Cinenacional.com
- Cinenacional.com homepage
- Website type: Database
- Available in: Spanish, English
- Website: www.cinenacional.com
- Commercial: Yes
- Registration: Optional
- Launched: June 9, 2001; 25 years ago
- Current status: Active

= Cinenacional.com =

Cinema website in Argentina

Cinenacional.com is a web portal and web-based database about Argentine cinema. It is the most comprehensive site for information about the Argentine film industry, with a vast array of information on films, television programs, directors, actors, cinematographers, film editors, production designers, and film viewing figures. As of July 2022 it has 53,567 articles on films in its database, 11,074 technical data sheets, and 25,478 photos.
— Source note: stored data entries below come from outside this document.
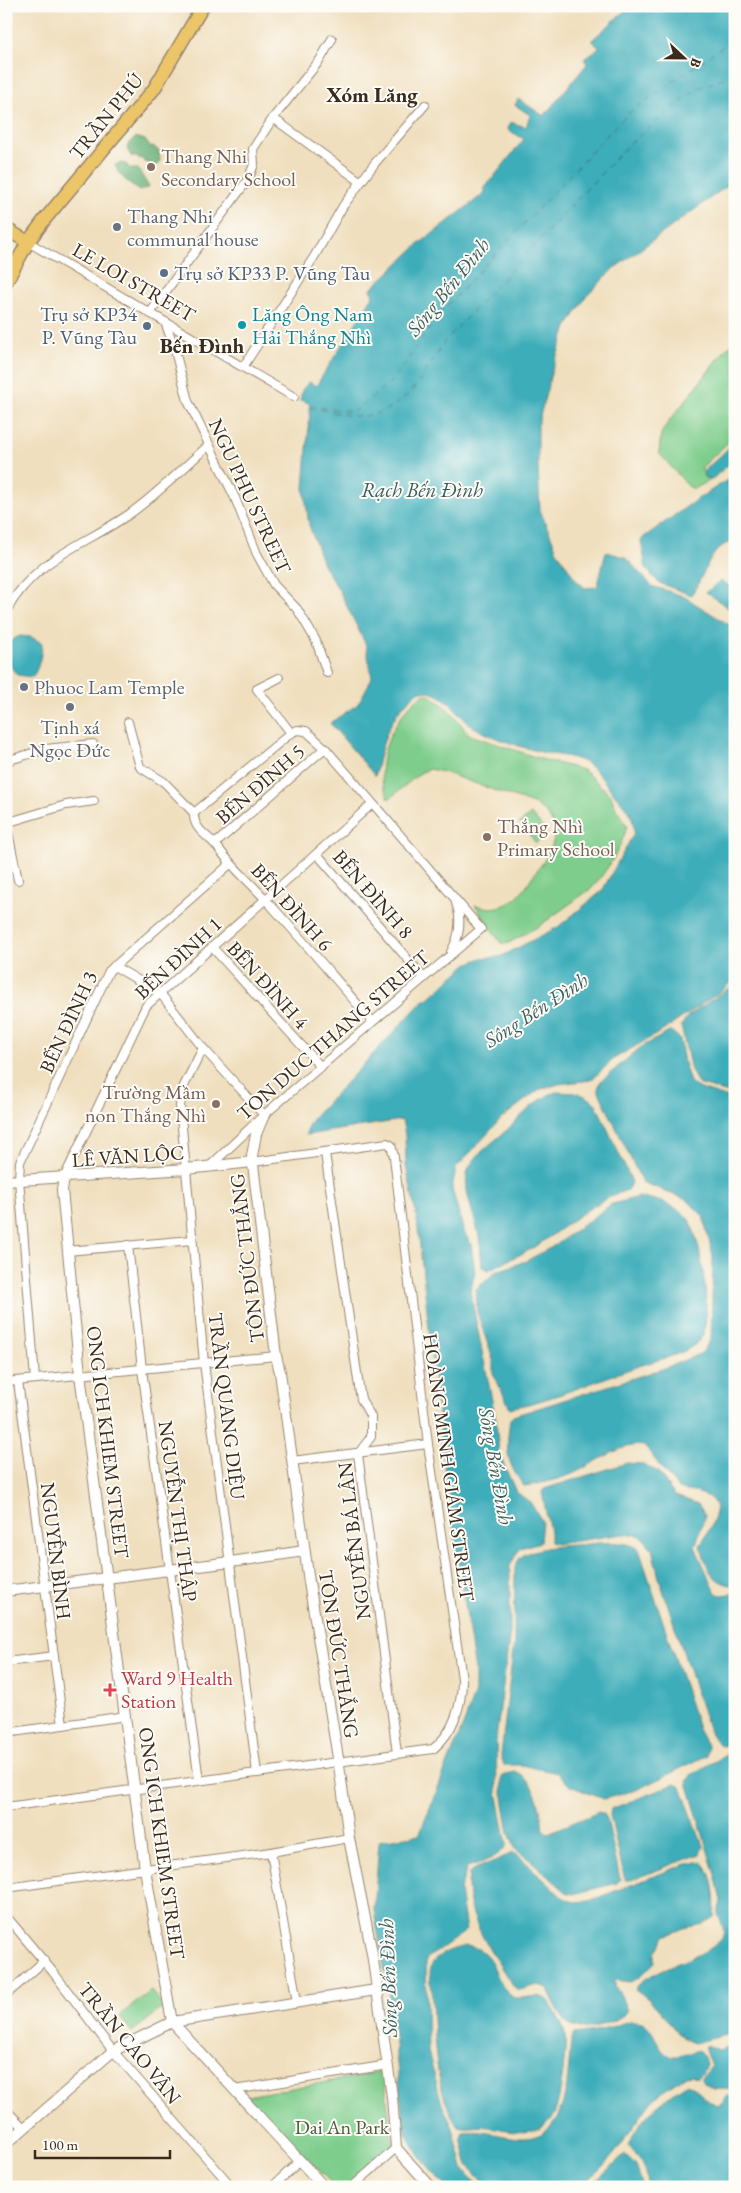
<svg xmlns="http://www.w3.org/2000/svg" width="741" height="2193" font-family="'EB Garamond',serif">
<rect width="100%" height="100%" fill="#fdfcf7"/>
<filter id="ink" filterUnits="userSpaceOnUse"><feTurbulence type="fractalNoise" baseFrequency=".02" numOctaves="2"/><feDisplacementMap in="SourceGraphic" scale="10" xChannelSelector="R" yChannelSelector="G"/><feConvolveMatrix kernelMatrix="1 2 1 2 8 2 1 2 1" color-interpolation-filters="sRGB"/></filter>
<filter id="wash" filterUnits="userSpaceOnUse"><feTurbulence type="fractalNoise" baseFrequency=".0096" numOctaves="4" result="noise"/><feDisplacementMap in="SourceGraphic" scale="20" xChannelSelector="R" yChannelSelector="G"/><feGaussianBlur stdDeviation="1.12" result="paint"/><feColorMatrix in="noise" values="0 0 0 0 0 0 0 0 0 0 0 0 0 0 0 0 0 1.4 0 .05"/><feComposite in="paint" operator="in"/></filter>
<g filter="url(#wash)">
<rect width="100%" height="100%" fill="#f0dfbe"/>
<g fill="#7ecd8c" stroke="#5c7c55">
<path d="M735 341V436L702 467 704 477 711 480 694 489 688 486 659 453 661 434 667 424 726 349Z"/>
<path d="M425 694 433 697 448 709 470 735 541 759 583 770 611 795 616 809 627 826C622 847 606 872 592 888L539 926 507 944 501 943 475 905C486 908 495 909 505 905 518 899 525 888 532 877 551 853 569 827 536 805L443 772 429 769 420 773 389 799C387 793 383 786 382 781 377 752 400 707 425 694Z"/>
<path d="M531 814 547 833 536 843 520 823Z"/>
<path d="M151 1991 164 2007 132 2032 119 2016Z"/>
<path d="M383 2072 393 2146 347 2187H335L247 2096Z"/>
</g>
<g fill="#66b078" stroke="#506d4b">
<path d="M136 137 145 140 151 148 153 146 159 151 160 161 155 168H149L150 163 144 162 143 159 131 156 127 149 130 143Z"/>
<path d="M121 163 126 164 131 169H138L149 187 139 191C130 182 119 178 115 165Z"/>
</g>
<g fill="#3eadba" stroke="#3c6c6c">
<path d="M625 6H735V180L612 270 586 297 567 327 552 370 538 424V468L540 510 557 551 576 580 585 588 597 587 606 552 625 557 652 586 683 596 731 626 735 620V979L720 992 664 1030 615 1058 591 1080 559 1084 538 1090 502 1118 456 1168 452 1189 464 1232 471 1244 475 1273 470 1291 496 1420 499 1454 516 1492 530 1502 542 1521 540 1542 520 1548 510 1566V1632L496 1739 497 1791 507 1845C497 1859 482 1862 467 1867L460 1890 466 1931 426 1959 428 2051 442 2104 453 2128 463 2168 471 2178 484 2187H446C430 2167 413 2153 404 2128L391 2008 374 1911 379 1841 419 1835 466 1718 475 1692V1671L443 1458 417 1219 406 1166 405 1135 402 1120 306 1135 308 1126 313 1118 424 1000 429 998 467 964 482 958 500 957 558 927 602 891 634 833C635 817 627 809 617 797 608 787 599 773 589 765 577 756 560 756 546 753 526 749 491 738 474 727 452 712 451 693 420 691 389 713 383 740 375 776L330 723 358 704 372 678 366 645 340 592 323 564 309 525 304 488 310 410 309 403 300 400 302 390 309 382 316 386 373 296 371 289 419 244 486 192 484 189 524 139 508 130 510 122 526 127 530 115 515 105 518 99 544 116 587 64 584 59 599 48 592 40 625 11Z"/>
<path d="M735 442V459L711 480 704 477V471Z"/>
<path d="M735 475V541C709 545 705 577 691 595L659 583 649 572 646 569 641 541 644 537 696 500Z"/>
<path d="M721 581 735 589V613L706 592Z"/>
<path d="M20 636 31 637 42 643C42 653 39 670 32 677L17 675 6 661C6 649 8 640 20 636Z"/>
<path d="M735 984V1095L698 1084 691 1070 681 1026 688 1016Z"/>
<path d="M671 1031 680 1039 684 1063 690 1082 698 1088 735 1100V1586C709 1582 708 1567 700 1546 709 1528 731 1502 699 1493 692 1491 685 1492 680 1489 676 1488 649 1452 646 1447 627 1438 588 1468 570 1475 556 1480 539 1484 524 1486 505 1462 506 1449 510 1419L513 1416 665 1368 702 1353 711 1339 713 1256 703 1216 687 1200 642 1182 598 1090 600 1082 641 1047Z"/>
<path d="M556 1092C573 1093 583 1091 596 1104L632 1182 627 1190C590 1202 563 1230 531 1249 517 1257 502 1262 489 1270L482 1267C481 1257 481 1247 479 1237 476 1217 459 1185 470 1166 479 1151 495 1141 508 1129 523 1115 536 1099 556 1092Z"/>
<path d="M639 1197C653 1198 678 1206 687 1217 701 1234 715 1326 699 1341 682 1357 657 1359 636 1367 594 1381 553 1400 510 1408L493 1373V1360L477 1312 476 1289 497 1271 526 1261 552 1247 612 1204Z"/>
<path d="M627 1463 643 1464 658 1472 675 1496 698 1504 705 1515 695 1547 716 1593 721 1595 735 1593V1744L721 1746 713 1738 709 1731 659 1578 652 1549 645 1540 639 1535 623 1534 556 1544 550 1542V1532L542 1492 544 1489Z"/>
<path d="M599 1543C614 1543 627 1541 639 1549L699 1731 708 1747 706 1756 636 1790 604 1799 570 1786 558 1773 521 1765H504L501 1756 514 1642 515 1568C517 1563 519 1557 524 1555 545 1544 576 1546 599 1543Z"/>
<path d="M735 1750V2033L694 2043C679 2039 669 2021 659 2010 652 2002 644 1995 635 1989 655 1963 716 1958 725 1933L718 1914 721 1901 716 1878 687 1782 691 1775Z"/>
<path d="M515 1772C537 1781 541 1809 543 1830L548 1833 599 1812 604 1814 607 1819 620 1879 617 1883 573 1894 566 1892 528 1858 516 1850 509 1833 502 1791V1777L506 1774Z"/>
<path d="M675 1784 681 1787 703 1846 700 1854 631 1880H625L610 1815 611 1809Z"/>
<path d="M513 1853 518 1855 562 1897 574 1902 589 1901 683 1865 702 1861C714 1874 716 1900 714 1917L702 1924 684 1928 665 1936 655 1953V1962L640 1977 630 1982 615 1980V1987L621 1995 627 2012C617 2022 581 2035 568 2024 560 2016 553 2000 548 1989 539 1981 529 1989 518 1990L512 1985C491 1950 463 1916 469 1873L475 1869Z"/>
<path d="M466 1946C497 1949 491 1976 509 1994 519 2005 537 1989 548 2001 555 2009 563 2025 565 2035 567 2047 560 2104 554 2114 552 2118 547 2123 544 2126 527 2137 507 2129 488 2127 478 2125 468 2129 458 2126 430 2085 435 2019 430 1971 433 1953 451 1950 466 1946Z"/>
<path d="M629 2021C633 2021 639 2021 642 2022 657 2029 657 2059 679 2056 685 2055 692 2052 698 2050L704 2057 706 2065 702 2074 697 2078 692 2075 686 2076 663 2091 651 2102 612 2157 582 2187H493L476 2175 467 2164 461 2138 463 2132C482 2129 501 2137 520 2138 570 2140 567 2076 571 2041L574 2034 602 2030Z"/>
<path d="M735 2044V2090L714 2089 702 2082V2078L711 2067 705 2050 706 2045 718 2050Z"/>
<path d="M686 2084C700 2087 704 2101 717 2106L723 2103 728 2095 735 2096V2187H648C646 2166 643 2160 628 2146 639 2118 662 2100 686 2084Z"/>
<path d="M625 2154 636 2165 643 2187H589Z"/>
</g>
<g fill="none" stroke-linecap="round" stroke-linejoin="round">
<g stroke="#3c5e5c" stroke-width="1" stroke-dasharray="6 5" stroke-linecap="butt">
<path d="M310 404 317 407 353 412 392 381 443 310 627 114 722 47 735 43"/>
<path d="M310 407C325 410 348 417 363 416 404 413 426 374 444 342L629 144 698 88 735 74"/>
</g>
</g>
</g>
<g filter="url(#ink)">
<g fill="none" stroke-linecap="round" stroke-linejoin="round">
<g stroke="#96846e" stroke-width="10">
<g id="minor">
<path d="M273 118 361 182"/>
<path d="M28 242 294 397"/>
<path d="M150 313 249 178 254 164 253 149 273 118 320 60 332 39"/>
<path d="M165 322 174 347 188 401 235 498 257 554 274 585 297 609 305 622 316 641 327 673"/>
<path d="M243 367 314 257 343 206 375 163 425 105"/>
<path d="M6 611C37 557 79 548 128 515 157 495 183 468 209 445"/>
<path d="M279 678 257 689 291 733"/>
<path d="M128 722 140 767 164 782 194 813"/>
<path d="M6 761 46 749 93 744"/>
<path d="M194 813 291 733 297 730 306 731 325 748 481 929 264 1115 209 1167"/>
<path d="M194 813C193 831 210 836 219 849 233 868 250 882 266 900 302 939 337 981 372 1021"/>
<path d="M6 823 66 805 94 801"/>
<path d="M6 823 18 880"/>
<path d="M215 844 325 748"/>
<path d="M317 854 424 978"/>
<path d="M212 947 321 1067"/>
<path d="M451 952C460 936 462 920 456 903"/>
<path d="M114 966 160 993 203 1048 264 1115"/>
<path d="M203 1048 182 1090 180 1106 204 1363 257 1773"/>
<path d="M325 1153 359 1387 361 1399 371 1417V1437L358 1454 397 1753"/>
<path d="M64 1178 146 1006 372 804"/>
<path d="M128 1245 142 1369 199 1780"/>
<path d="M67 1251 192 1240"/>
<path d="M35 1379 19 1179 20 1162 109 971 230 864"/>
<path d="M18 1381 63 1725"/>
<path d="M6 1382 276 1356"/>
<path d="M292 1461 428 1444"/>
<path d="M6 1662 54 1656"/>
<path d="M6 1733 126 1716"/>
<path d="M6 1807 433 1749C454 1732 462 1705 462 1679L428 1444 394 1157 391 1145 387 1143 253 1162"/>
<path d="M271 1852 297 2002"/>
<path d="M6 1888 271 1852 349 1838"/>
<path d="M6 1916 53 1972 113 2051 232 2187"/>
<path d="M6 1995 44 1961"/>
<path d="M234 2090 388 2065"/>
<path d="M6 2110 24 2128"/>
<path d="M272 2187 300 2161"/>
<path d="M352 2187 396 2148"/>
</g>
</g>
<g stroke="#96846e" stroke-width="12">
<g id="tertiary">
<path d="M264 1115 256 1134 252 1156 276 1356 280 1372 309 1582 338 1758 349 1838 372 1953 392 2097 396 2148 431 2187"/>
<path d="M64 1178 62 1190 80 1374 145 1869 172 2022 324 2187"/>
<path d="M6 1181 186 1169 253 1162"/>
<path d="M6 1591 231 1562 304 1551"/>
<path d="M6 2144 113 2051 172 2022 376 1990"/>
</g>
</g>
<g stroke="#96846e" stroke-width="15">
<g id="primary">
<path d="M6 229 28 242"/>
<path d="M6 282 28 242 45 219 154 89 203 6"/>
</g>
</g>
<use href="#minor" stroke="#fff" stroke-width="8"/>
<use href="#tertiary" stroke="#fff" stroke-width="10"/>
<use href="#primary" stroke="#ecc569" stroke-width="12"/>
</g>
</g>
<g fill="#8d6e63" stroke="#fdfcf7" stroke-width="2">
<circle cx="151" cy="167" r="5"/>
<circle cx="487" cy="837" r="5"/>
<circle cx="216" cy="1104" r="5"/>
</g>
<g fill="#6b7280" stroke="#fdfcf7" stroke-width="2">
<circle cx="117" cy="227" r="5"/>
<circle cx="24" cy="687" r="5"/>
<circle cx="70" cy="707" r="5"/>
</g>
<g fill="#5c6f8a" stroke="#fdfcf7" stroke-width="2">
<circle cx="164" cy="273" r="5"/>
<circle cx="147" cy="326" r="5"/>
</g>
<circle fill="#0f9aa8" stroke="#fdfcf7" stroke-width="2" cx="242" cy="325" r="5"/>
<path fill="#e0444e" stroke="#fdfcf7" stroke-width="2" d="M107.5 1682.5h5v5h5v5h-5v5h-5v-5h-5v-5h5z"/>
<g text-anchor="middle" stroke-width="4" stroke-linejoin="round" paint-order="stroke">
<g font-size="20" fill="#3b2a1e" stroke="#fdfcf7">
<text transform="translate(106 116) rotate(-51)" y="7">TRẦN PHÚ</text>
<text transform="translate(134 282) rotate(30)" y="7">LE LOI STREET</text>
<text transform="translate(250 496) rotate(65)" y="7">NGU PHU STREET</text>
<text transform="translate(260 784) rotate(-41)" y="7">BẾN ĐÌNH 5</text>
<text transform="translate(373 894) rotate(49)" y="7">BẾN ĐÌNH 8</text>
<text transform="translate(292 907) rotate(48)" y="7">BẾN ĐÌNH 6</text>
<text transform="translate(178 958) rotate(-43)" y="7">BẾN ĐÌNH 1</text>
<text transform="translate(268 985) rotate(48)" y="7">BẾN ĐÌNH 4</text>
<text transform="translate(68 1022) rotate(-65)" y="7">BẾN ĐÌNH 3</text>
<text transform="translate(333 1035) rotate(-41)" y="7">TON DUC THANG STREET</text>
<text transform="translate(128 1156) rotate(-4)" y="7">LÊ VĂN LỘC</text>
<text transform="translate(247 1258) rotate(-97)" y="7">TÔN ĐỨC THẮNG</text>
<text transform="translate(227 1406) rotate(83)" y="7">TRẦN QUANG DIỆU</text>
<text transform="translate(108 1442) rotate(83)" y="7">ONG ICH KHIEM STREET</text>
<text transform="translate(449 1467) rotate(82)" y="7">HOÀNG MINH GIÁM STREET</text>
<text transform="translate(178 1511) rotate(82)" y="7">NGUYỄN THỊ THẬP</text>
<text transform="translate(354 1541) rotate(-97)" y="7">NGUYỄN BÁ LÂN</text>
<text transform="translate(56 1551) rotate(83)" y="7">NGUYỄN BÌNH</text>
<text transform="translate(339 1654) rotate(81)" y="7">TÔN ĐỨC THẮNG</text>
<text transform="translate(162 1843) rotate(82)" y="7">ONG ICH KHIEM STREET</text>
<text transform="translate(130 2043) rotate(51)" y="7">TRẦN CAO VÂN</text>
</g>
<g font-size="20" fill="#785e54" stroke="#fdfcf7" text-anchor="start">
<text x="161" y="163">Thang Nhi<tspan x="161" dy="23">Secondary School</tspan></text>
<text x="497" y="833">Thắng Nhì<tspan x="497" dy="23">Primary School</tspan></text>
<text x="206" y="1099" text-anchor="end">Trường Mầm<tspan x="206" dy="23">non Thắng Nhì</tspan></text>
</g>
<g font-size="20" fill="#5b616d" stroke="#fdfcf7" text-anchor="start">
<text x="127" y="223">Thang Nhi<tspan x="127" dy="23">communal house</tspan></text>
<text x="34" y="694">Phuoc Lam Temple</text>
<text x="70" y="734" text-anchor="middle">Tịnh xá<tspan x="70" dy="23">Ngọc Đức</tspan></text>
</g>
<g font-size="20" fill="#4e5e75" stroke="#fdfcf7" text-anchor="start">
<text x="174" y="280">Trụ sở KP33 P. Vũng Tàu</text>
<text x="137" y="321" text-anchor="end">Trụ sở KP34<tspan x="137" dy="23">P. Vũng Tàu</tspan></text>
</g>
<g font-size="20" fill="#0d838f" stroke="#fdfcf7" text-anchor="start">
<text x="252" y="321">Lăng Ông Nam<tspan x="252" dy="23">Hải Thắng Nhì</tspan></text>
</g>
<g font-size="20" fill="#be3a42" stroke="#fdfcf7" text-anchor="start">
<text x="121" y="1685">Ward 9 Health<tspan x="121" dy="23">Station</tspan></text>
</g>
<g font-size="20" fill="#4f5b3f" stroke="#fdfcf7">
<text x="342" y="2134">Dai An Park</text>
</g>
<g font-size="21" font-weight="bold" fill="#3b2a1e" stroke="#fdfcf7">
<text x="372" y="102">Xóm Lăng</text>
<text x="202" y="353">Bến Đình</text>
</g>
<g font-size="21" font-style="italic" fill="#3c5e5c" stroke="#fdfcf7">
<text transform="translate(448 287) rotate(-51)" y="7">Sông Bến Đình</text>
<text x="422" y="497">Rạch Bến Đình</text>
<text transform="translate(536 1010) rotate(-33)" y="7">Sông Bến Đình</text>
<text transform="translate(496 1466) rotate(80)" y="7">Sông Bến Đình</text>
<text transform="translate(388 1978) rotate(-92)" y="7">Sông Bến Đình</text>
</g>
</g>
<rect width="741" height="2193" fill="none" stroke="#fdfcf7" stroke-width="25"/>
<g transform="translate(684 58) rotate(112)" stroke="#fdfcf7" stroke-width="4" paint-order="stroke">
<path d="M0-4L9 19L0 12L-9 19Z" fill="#3b2a1e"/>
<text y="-8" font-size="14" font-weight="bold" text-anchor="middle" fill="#3b2a1e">B</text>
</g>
<path d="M35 2150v8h135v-8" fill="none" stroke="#3b2a1e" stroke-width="2.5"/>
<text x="42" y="2150" font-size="15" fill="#3b2a1e" stroke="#fdfcf7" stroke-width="4" paint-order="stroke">100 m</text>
</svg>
The site receives an average of 18,000 views a day.

== History ==
The management team was organized in August 2000, and went on-line on June 9, 2001.
The founding directors were Diego Papic and Pablo Wittner.
Jorge C. Bernárdez, coauthor of #ElFinDelPeriodismo (2017), was among the critics.
The site claims that the website was labelled of cultural interest by the Buenos Aires government resolution # 136 in 2006 and that since 2007 it has been supported by the Instituto Nacional de Cine y Artes Audiovisuales (INCAA), the official governmental organ that regulates the cinema industry in Argentina. About 15% of the site traffic comes from mainland Spain and about 10% from Mexico.

==Reception==
DK Eyewitness Guides on Argentina or Buenos Aires recommend the use of the site to find information on Argentine films. In the German language travel Stefan Loose Reiseführer Argentinien mit Montevideo it has been cited as the "National Film Database", where "you can find everything about Argentine films, actors, screenwriters and more". In his book New Argentine Film: Other Worlds, the film critic Gonzalo Aguilar states that "I should point out that despite the usefulness of cinenacional.com, its lists are compiled not according to film titles but through the suggestions of members of the cast/crew."

Analysts from Cinenacional.com, such as Diego Papic, have been cited in the main national newspapers such as La Nación, and its data, such as on film viewership, have been cited in books such as Sophia A. McClennen's Globalization and Latin American Cinema: Toward a New Critical Paradigm (2015).